EXERCISE: From the entries below, print exactly the span beginning with the line holding "TouringPlans.com. However, Niblett" and ending with the line holding "from Madison to be on the board of a Madison", endpoints included, and skip any pictures.
----------------
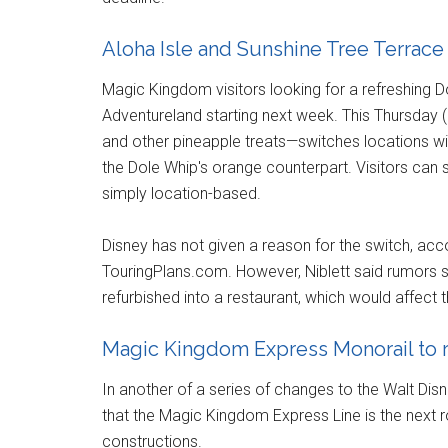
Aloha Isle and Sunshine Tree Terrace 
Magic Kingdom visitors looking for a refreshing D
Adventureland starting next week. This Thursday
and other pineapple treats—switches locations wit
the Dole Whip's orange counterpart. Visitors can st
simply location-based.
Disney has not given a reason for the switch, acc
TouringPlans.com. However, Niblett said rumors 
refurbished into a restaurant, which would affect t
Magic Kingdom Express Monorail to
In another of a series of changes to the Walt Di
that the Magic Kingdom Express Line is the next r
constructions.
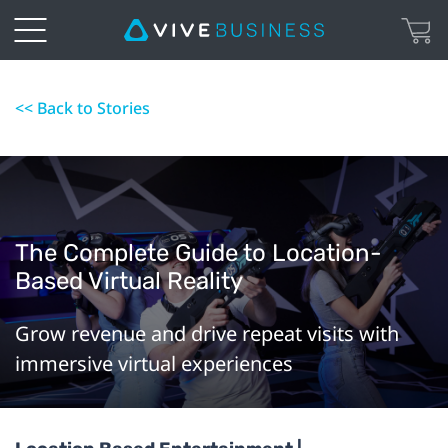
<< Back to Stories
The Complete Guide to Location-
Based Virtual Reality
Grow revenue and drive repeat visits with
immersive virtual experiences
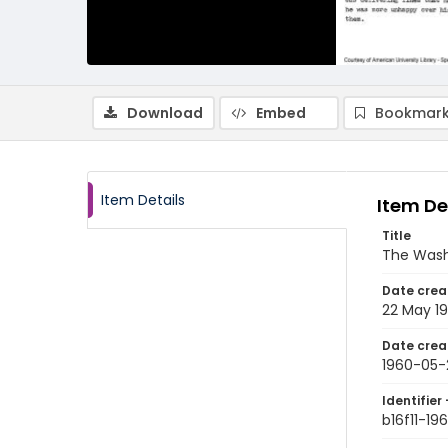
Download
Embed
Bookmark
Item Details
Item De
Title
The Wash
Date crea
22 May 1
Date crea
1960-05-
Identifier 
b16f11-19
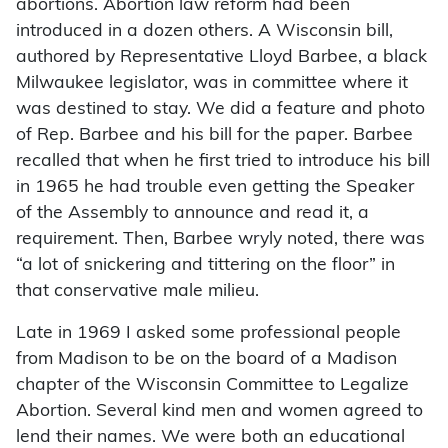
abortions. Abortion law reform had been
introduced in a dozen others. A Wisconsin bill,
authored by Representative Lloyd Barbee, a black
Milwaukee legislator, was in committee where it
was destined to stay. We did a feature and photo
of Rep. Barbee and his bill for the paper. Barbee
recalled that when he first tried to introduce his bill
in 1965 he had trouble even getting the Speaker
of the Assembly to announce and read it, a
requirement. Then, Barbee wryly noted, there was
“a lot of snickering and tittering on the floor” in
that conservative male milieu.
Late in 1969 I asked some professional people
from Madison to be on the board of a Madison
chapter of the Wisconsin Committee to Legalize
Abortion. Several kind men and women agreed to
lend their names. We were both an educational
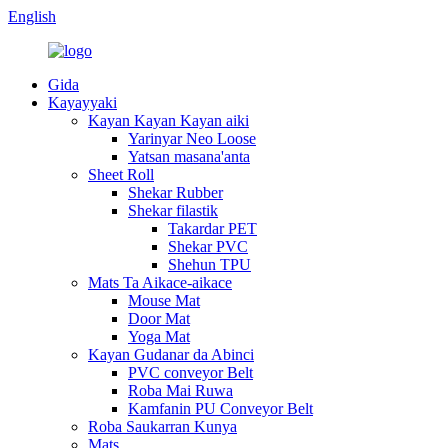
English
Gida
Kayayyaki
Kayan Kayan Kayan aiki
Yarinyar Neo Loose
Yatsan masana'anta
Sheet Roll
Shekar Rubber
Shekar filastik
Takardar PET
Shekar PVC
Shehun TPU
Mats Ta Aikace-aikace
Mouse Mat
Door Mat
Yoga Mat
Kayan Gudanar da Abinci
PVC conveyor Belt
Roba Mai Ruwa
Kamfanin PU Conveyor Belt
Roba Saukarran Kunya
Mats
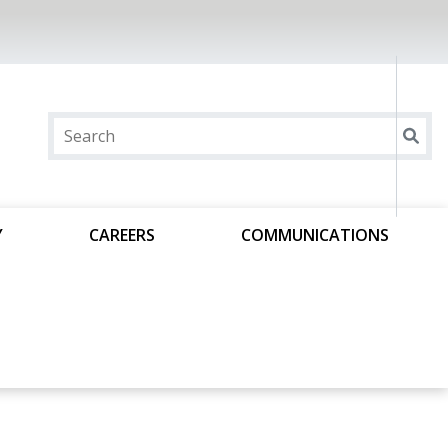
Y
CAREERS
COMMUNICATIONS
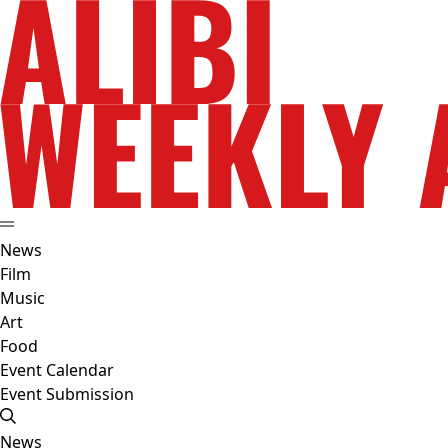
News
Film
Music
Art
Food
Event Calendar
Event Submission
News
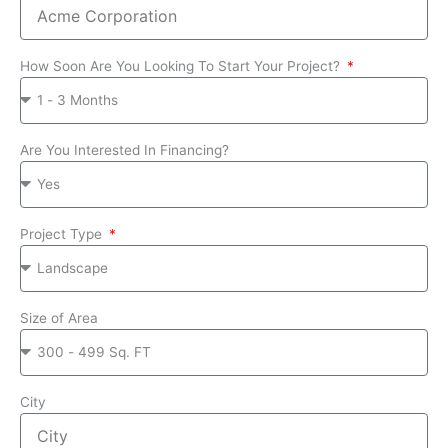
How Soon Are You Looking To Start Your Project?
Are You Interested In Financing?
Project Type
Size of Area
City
----------------
ANSWER FOR THE TASK:
TouringPlans.com. However, Niblett said rumors 
refurbished into a restaurant, which would affect t
Magic Kingdom Express Monorail to
In another of a series of changes to the Walt Di
that the Magic Kingdom Express Line is the next r
constructions.
<< Back to Stories
The Complete Guide to Location-
Based Virtual Reality
Grow revenue and drive repeat visits with
immersive virtual experiences
Download
Embed
Bookmark
Item Details
Item De
Title
The Wash
Date crea
22 May 1
Date crea
1960-05-
Identifier 
b16f11-19
abortions. Abortion law reform had been
introduced in a dozen others. A Wisconsin bill,
authored by Representative Lloyd Barbee, a black
Milwaukee legislator, was in committee where it
was destined to stay. We did a feature and photo
of Rep. Barbee and his bill for the paper. Barbee
recalled that when he first tried to introduce his bill
in 1965 he had trouble even getting the Speaker
of the Assembly to announce and read it, a
requirement. Then, Barbee wryly noted, there was
“a lot of snickering and tittering on the floor” in
that conservative male milieu.
Late in 1969 I asked some professional people
from Madison to be on the board of a Madison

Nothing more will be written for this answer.